Microsoft hasn’t yet snagged Yahoo, but it plans to acquire another company it hopes will boost its online advertising yields: Rapt, of San Francisco.
Rapt sells advertising yield management tools for online media companies. The tools are designed to predict demand for advertising and optimize the price and placement of ads, improving revenue.
Microsoft plans to incorporate Rapt’s tools and consultancy business into its Atlas Publisher Suite. That will allow it to offer publishers an integrated service to manage advertising sales, it said.
Microsoft obtained Atlas as part of its acquisition of aQuantive for US$6 billion last May. It did not say how much it will pay for Rapt.
Rapt already counts a number of online services among its customers, including Microsoft, Expedia, Dow Jones and The New York Times, according to Microsoft.
One Rapt customer Microsoft forgot to mention is Yahoo, which has used Rapt’s Price Director software in the U.S. since 2004, and worldwide from October 2005, according to Rapt.
Yahoo executives reportedly met with Microsoft representatives Monday to explore Microsoft’s unsolicited $44.6 billion bid for the company.

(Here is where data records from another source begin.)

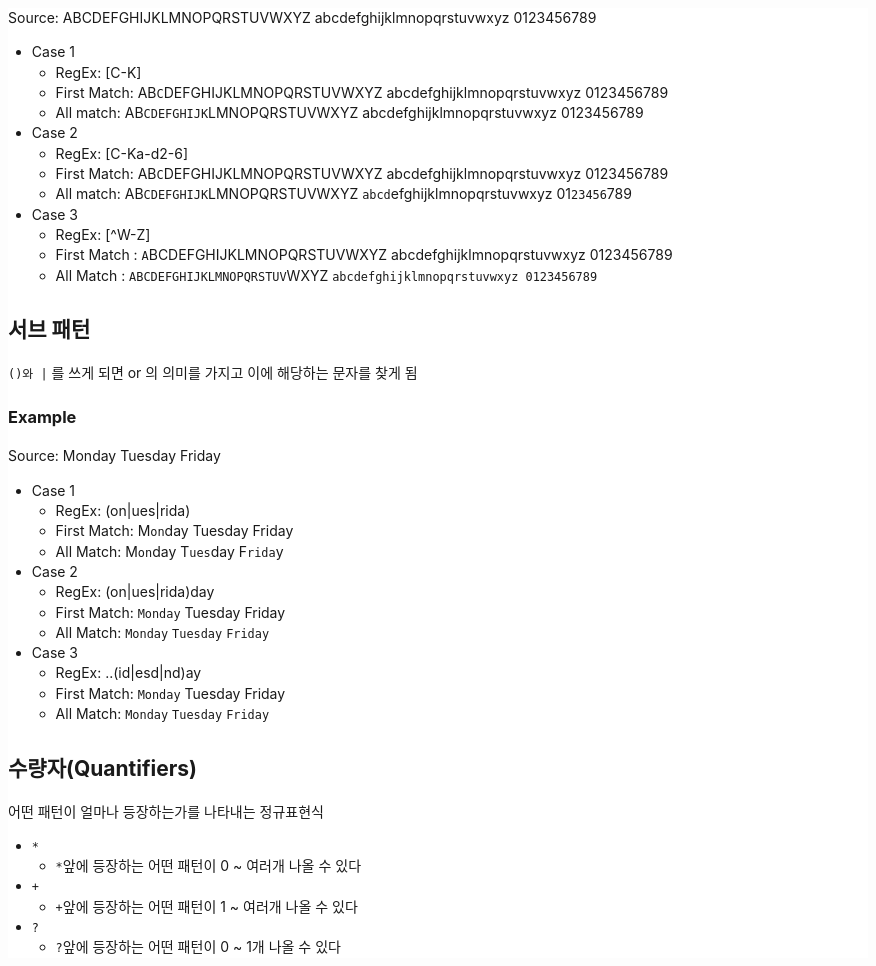 Source: 
ABCDEFGHIJKLMNOPQRSTUVWXYZ
abcdefghijklmnopqrstuvwxyz 0123456789

- Case 1
  - RegEx: [C-K]
  - First Match: AB`C`DEFGHIJKLMNOPQRSTUVWXYZ
    abcdefghijklmnopqrstuvwxyz 0123456789
  - All match: AB`CDEFGHIJK`LMNOPQRSTUVWXYZ
    abcdefghijklmnopqrstuvwxyz 0123456789
- Case 2
  - RegEx: [C-Ka-d2-6]
  - First Match: AB`C`DEFGHIJKLMNOPQRSTUVWXYZ
    abcdefghijklmnopqrstuvwxyz 0123456789
  - All match: AB`CDEFGHIJK`LMNOPQRSTUVWXYZ
    `abcd`efghijklmnopqrstuvwxyz 01`23456`789
- Case 3
  - RegEx: [^W-Z]
  - First Match : `A`BCDEFGHIJKLMNOPQRSTUVWXYZ
    abcdefghijklmnopqrstuvwxyz 0123456789
  - All Match : `ABCDEFGHIJKLMNOPQRSTUV`WXYZ
    `abcdefghijklmnopqrstuvwxyz 0123456789`

## 서브 패턴
`()와 |` 를 쓰게 되면 or 의 의미를 가지고 이에 해당하는 문자를 찾게 됨

### Example

Source: Monday Tuesday Friday

- Case 1
  - RegEx: (on|ues|rida)
  - First Match: M`on`day Tuesday Friday
  - All Match: M`on`day T`ues`day F`rida`y
- Case 2
    - RegEx: (on|ues|rida)day
    - First Match: `Monday` Tuesday Friday
    - All Match: `Monday` `Tuesday` `Friday`
- Case 3
    - RegEx: ..(id|esd|nd)ay
    - First Match: `Monday` Tuesday Friday
    - All Match: `Monday` `Tuesday` `Friday`

## 수량자(Quantifiers)

어떤 패턴이 얼마나 등장하는가를 나타내는 정규표현식

- `*`
  - `*`앞에 등장하는 어떤 패턴이 0 ~ 여러개 나올 수 있다
- `+`
  - `+`앞에 등장하는 어떤 패턴이 1 ~ 여러개 나올 수 있다
- `?`
  - `?`앞에 등장하는 어떤 패턴이 0 ~ 1개 나올 수 있다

If that deal goes ahead, the companies’ work with Rapt may help them integrate systems, but if it fails, Microsoft’s control of Rapt’s yield-improvement technology could hurt the profitability of Yahoo’s online advertising model.
Rapt was exploring one other partnership that Microsoft might put a stop to: In December, Rapt said it was in talks with DoubleClick, now part of Google, about a possible integration of their advertising management systems.
Meanwhile, Microsoft and Yahoo executives met for the first time last week to discuss Microsoft’s initial $44.6 billion cash and stock bid for the company, the Wall Street Journal reported on Thursday.
The meeting is the first since Microsoft made the unsolicited offer on Jan. 31, and gave Microsoft a chance to pitch its vision of the future of the two companies. Yahoo rejected the initial offer last month, saying it was too low.
The meeting included several executives from both companies but was not a negotiation and no investment bankers attended, the report said. No further talks have been scheduled.
The report said it wasn’t immediately clear if the CEO’s of either company attended the meeting.